Records for this exercise section start
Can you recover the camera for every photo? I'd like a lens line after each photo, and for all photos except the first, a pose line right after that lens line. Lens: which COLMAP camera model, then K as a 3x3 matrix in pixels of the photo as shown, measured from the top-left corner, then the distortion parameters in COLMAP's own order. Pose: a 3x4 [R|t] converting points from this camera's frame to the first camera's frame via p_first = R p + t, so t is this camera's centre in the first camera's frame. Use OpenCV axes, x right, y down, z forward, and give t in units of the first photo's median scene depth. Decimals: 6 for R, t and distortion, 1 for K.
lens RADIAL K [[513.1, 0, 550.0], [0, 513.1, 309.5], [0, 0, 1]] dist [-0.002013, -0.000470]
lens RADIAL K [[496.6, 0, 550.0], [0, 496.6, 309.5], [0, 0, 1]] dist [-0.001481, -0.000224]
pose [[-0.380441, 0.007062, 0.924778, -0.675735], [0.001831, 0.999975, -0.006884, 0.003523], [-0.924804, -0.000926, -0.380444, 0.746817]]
Records for this exercise section end
Records for this exercise section start
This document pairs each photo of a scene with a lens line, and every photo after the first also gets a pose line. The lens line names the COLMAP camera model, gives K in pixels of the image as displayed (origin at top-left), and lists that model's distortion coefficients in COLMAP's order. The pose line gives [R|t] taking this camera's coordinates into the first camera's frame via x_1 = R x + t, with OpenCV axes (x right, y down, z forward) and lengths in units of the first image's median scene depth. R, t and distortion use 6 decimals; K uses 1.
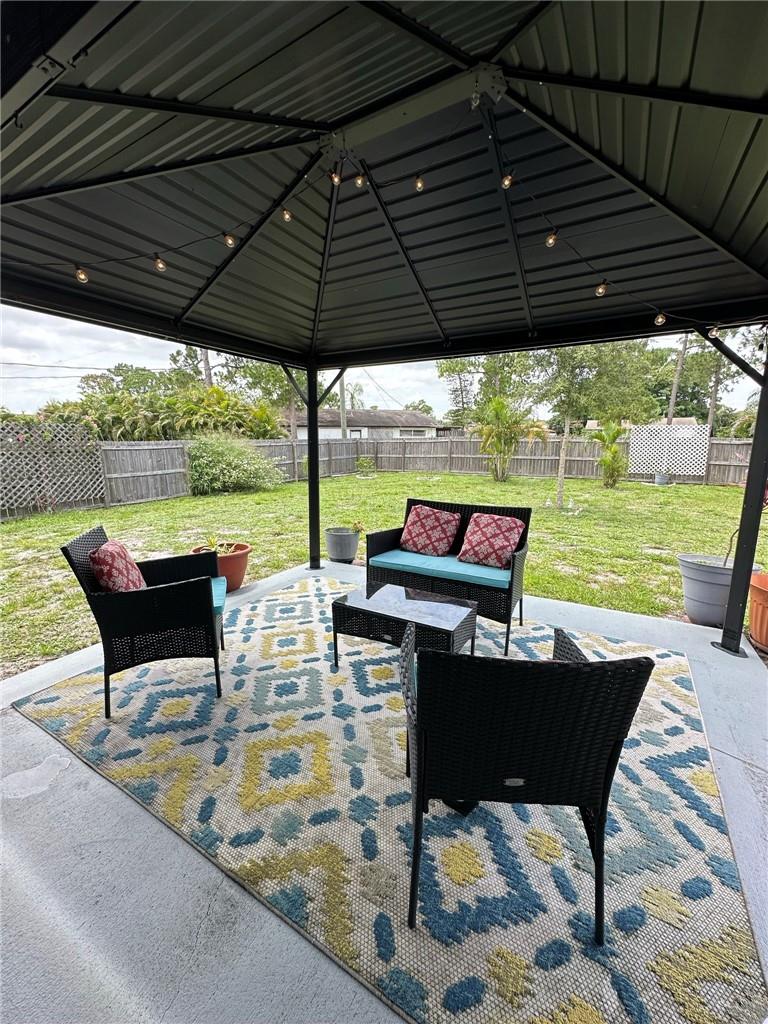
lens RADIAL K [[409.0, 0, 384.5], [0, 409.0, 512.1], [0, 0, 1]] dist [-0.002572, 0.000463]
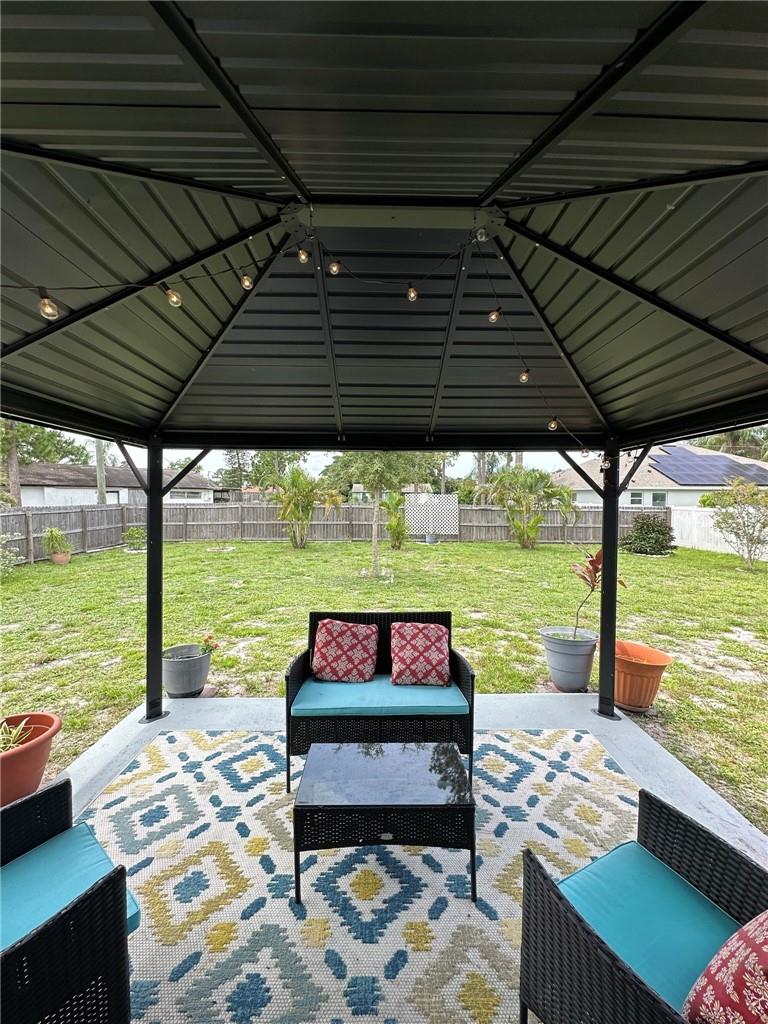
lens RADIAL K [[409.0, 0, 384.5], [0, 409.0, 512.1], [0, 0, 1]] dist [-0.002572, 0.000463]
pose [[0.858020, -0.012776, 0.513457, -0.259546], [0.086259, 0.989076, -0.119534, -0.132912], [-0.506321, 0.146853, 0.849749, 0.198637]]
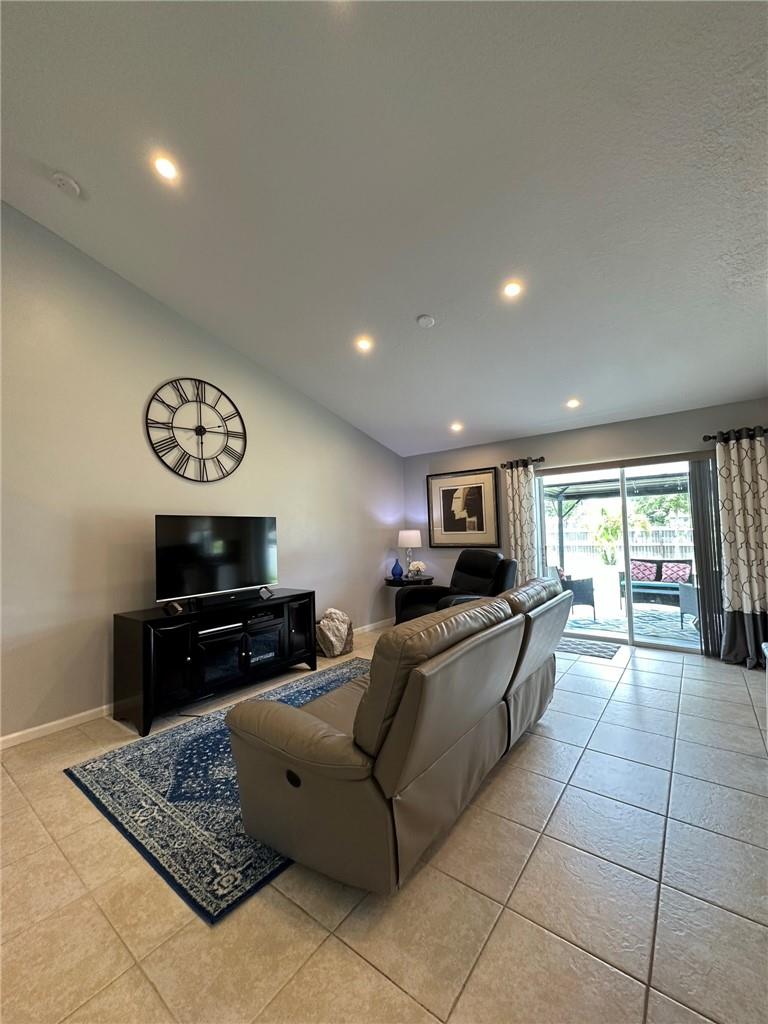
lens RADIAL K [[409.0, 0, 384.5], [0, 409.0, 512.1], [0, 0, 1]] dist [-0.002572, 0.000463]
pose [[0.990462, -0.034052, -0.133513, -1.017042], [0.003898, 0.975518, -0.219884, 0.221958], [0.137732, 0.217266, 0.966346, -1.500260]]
Records for this exercise section end
Records for this exercise section start
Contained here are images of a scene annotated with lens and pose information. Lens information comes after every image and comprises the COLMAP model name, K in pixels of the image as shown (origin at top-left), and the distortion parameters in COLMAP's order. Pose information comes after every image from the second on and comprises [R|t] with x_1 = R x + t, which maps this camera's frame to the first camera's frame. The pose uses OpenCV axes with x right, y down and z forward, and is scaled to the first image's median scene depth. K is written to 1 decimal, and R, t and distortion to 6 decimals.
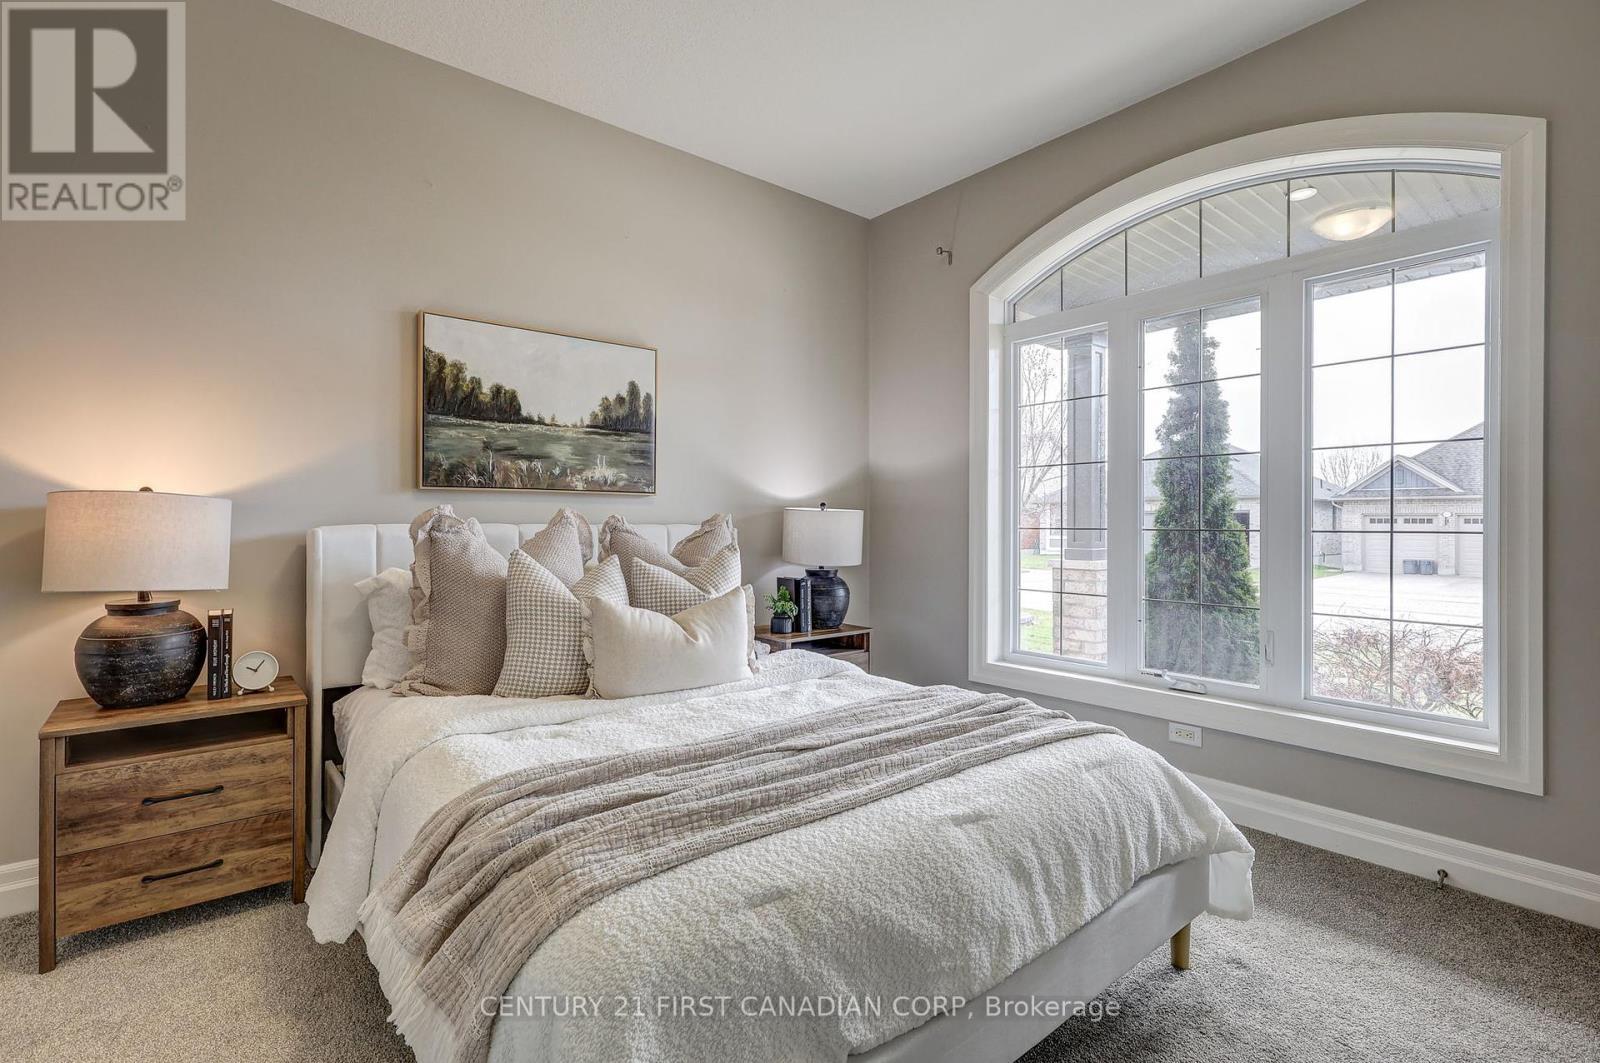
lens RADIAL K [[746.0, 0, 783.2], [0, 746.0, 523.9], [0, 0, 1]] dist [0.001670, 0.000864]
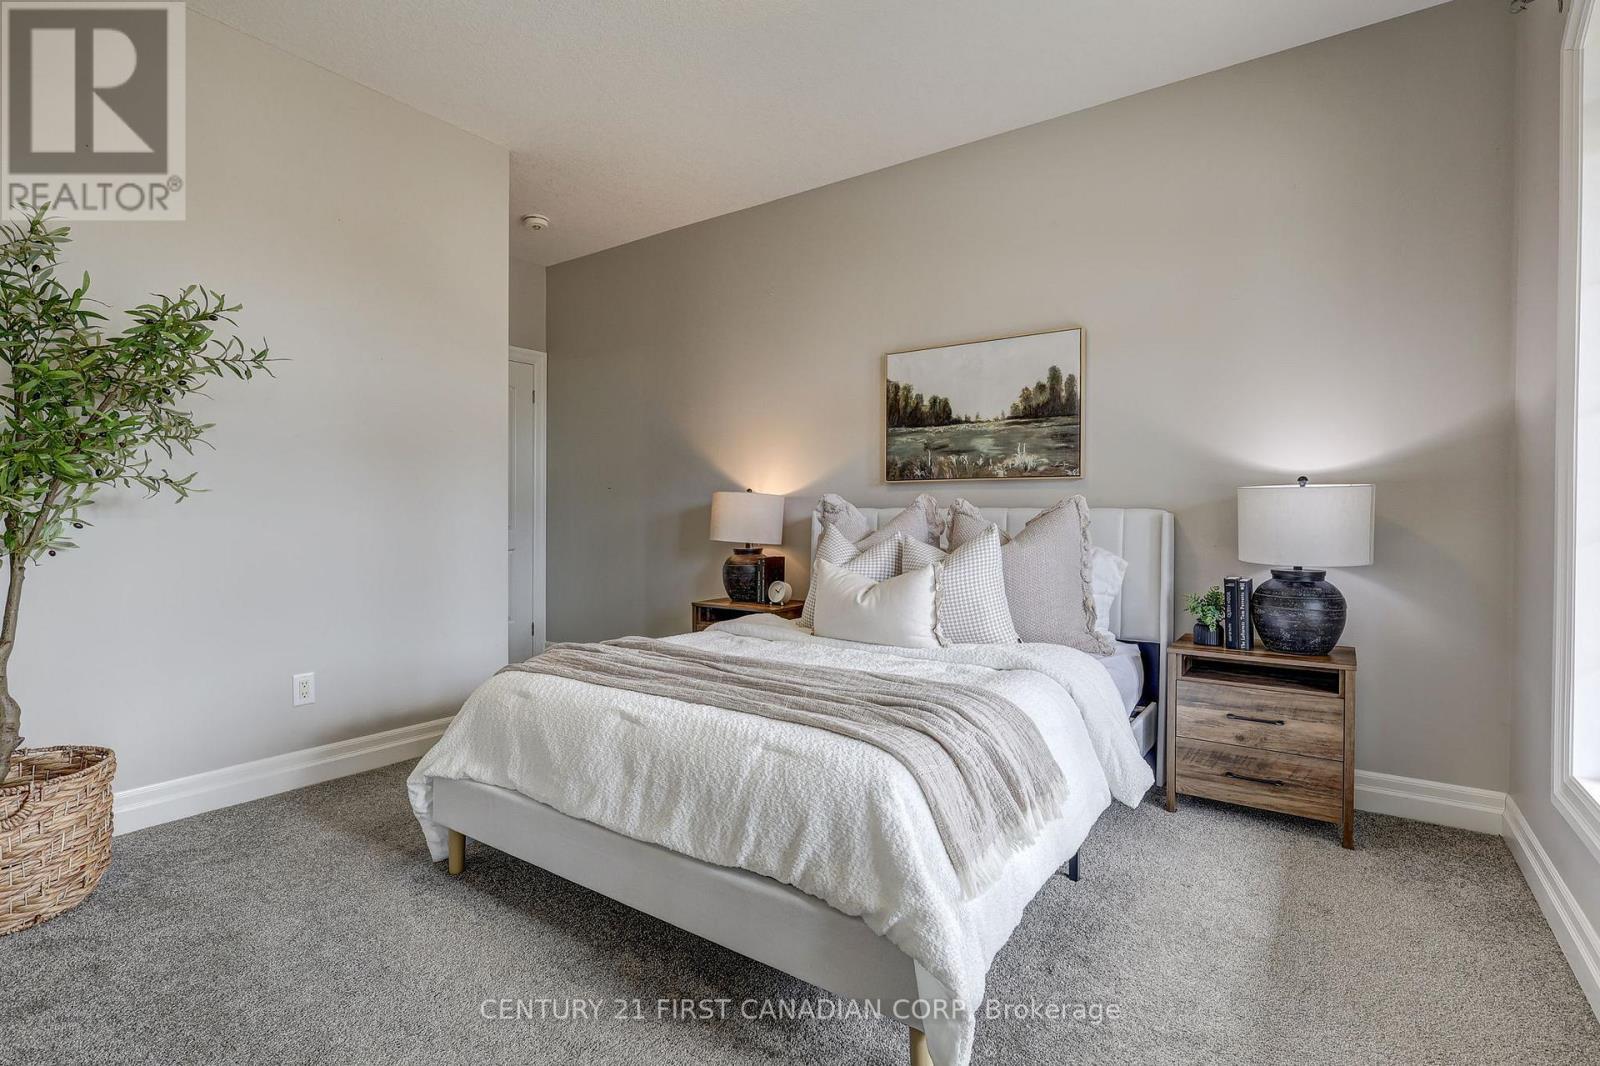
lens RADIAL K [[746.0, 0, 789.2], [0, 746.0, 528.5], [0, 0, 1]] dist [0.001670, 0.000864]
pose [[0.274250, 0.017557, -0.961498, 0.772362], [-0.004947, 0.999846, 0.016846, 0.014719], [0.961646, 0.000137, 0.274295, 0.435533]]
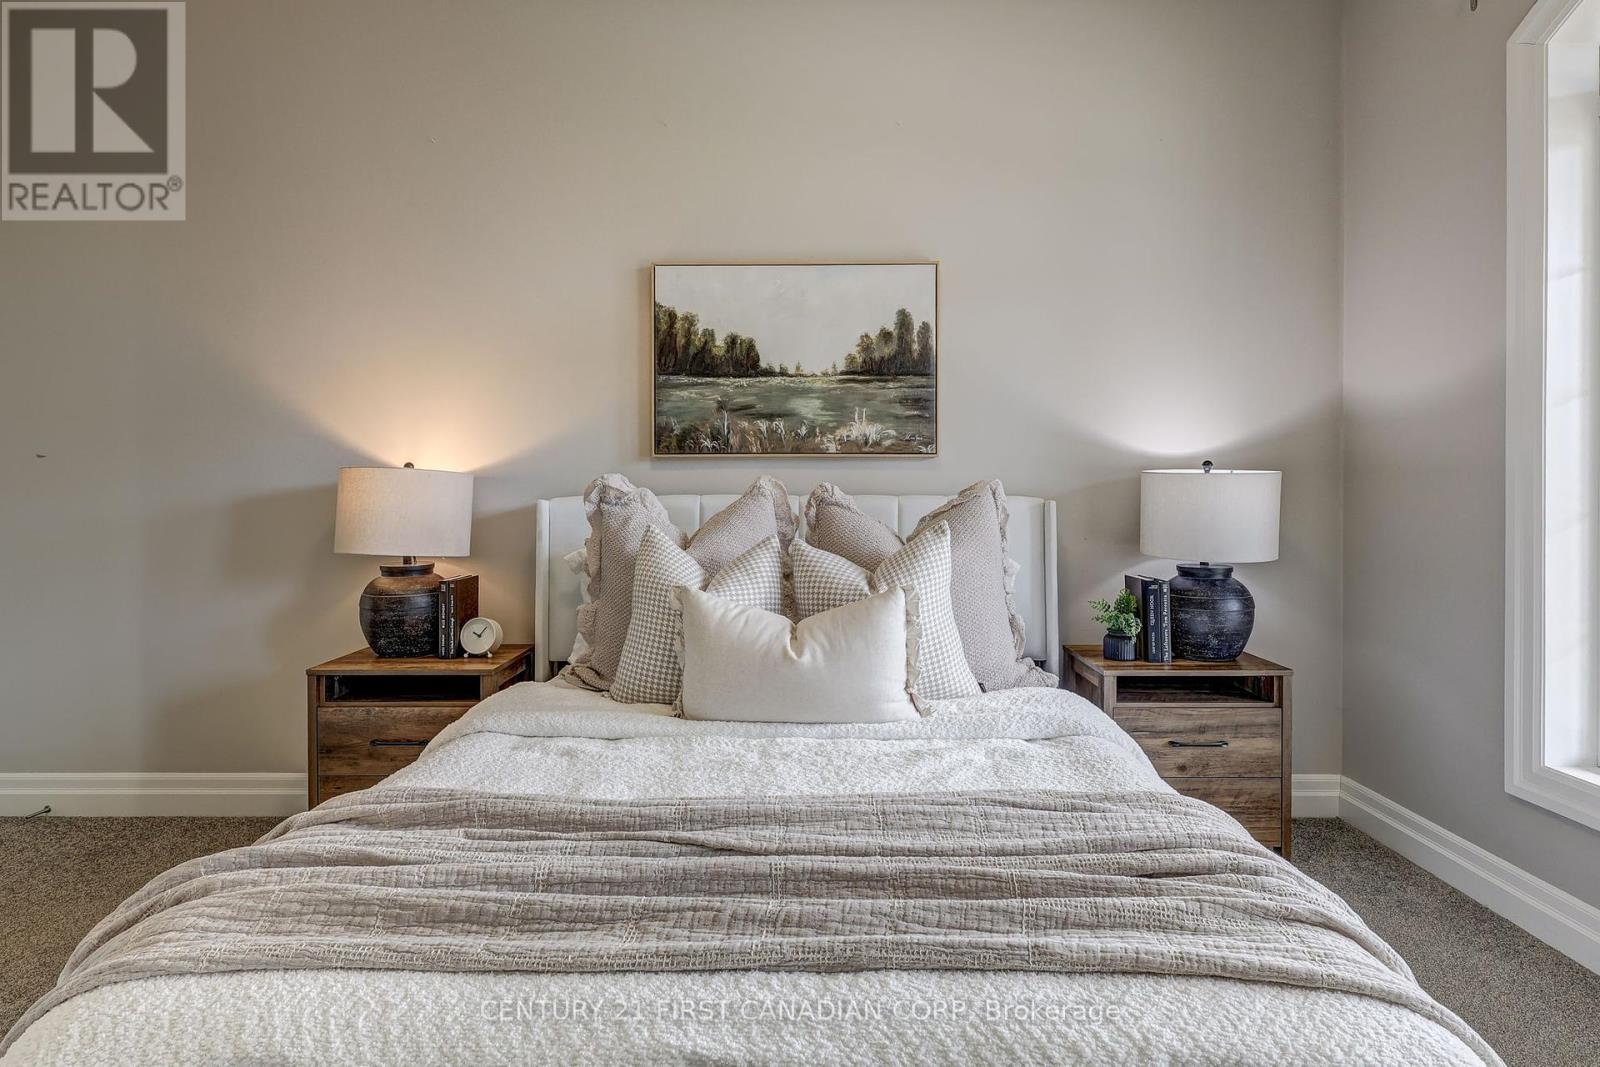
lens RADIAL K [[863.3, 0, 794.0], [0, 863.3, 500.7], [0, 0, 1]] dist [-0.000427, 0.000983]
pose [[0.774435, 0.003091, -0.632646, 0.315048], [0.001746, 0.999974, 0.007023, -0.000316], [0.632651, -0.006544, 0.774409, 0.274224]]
Records for this exercise section end
■ What to produce: Reproduce the lines of the records verbatim, starting at the line that contains "Contained here are" and ending at the line that contains "0.000137, 0.274295, 0.435533]]", with both of those lines included. Omit the pictures from the answer.

■ Worked solution:
Contained here are images of a scene annotated with lens and pose information. Lens information comes after every image and comprises the COLMAP model name, K in pixels of the image as shown (origin at top-left), and the distortion parameters in COLMAP's order. Pose information comes after every image from the second on and comprises [R|t] with x_1 = R x + t, which maps this camera's frame to the first camera's frame. The pose uses OpenCV axes with x right, y down and z forward, and is scaled to the first image's median scene depth. K is written to 1 decimal, and R, t and distortion to 6 decimals.
lens RADIAL K [[746.0, 0, 783.2], [0, 746.0, 523.9], [0, 0, 1]] dist [0.001670, 0.000864]
lens RADIAL K [[746.0, 0, 789.2], [0, 746.0, 528.5], [0, 0, 1]] dist [0.001670, 0.000864]
pose [[0.274250, 0.017557, -0.961498, 0.772362], [-0.004947, 0.999846, 0.016846, 0.014719], [0.961646, 0.000137, 0.274295, 0.435533]]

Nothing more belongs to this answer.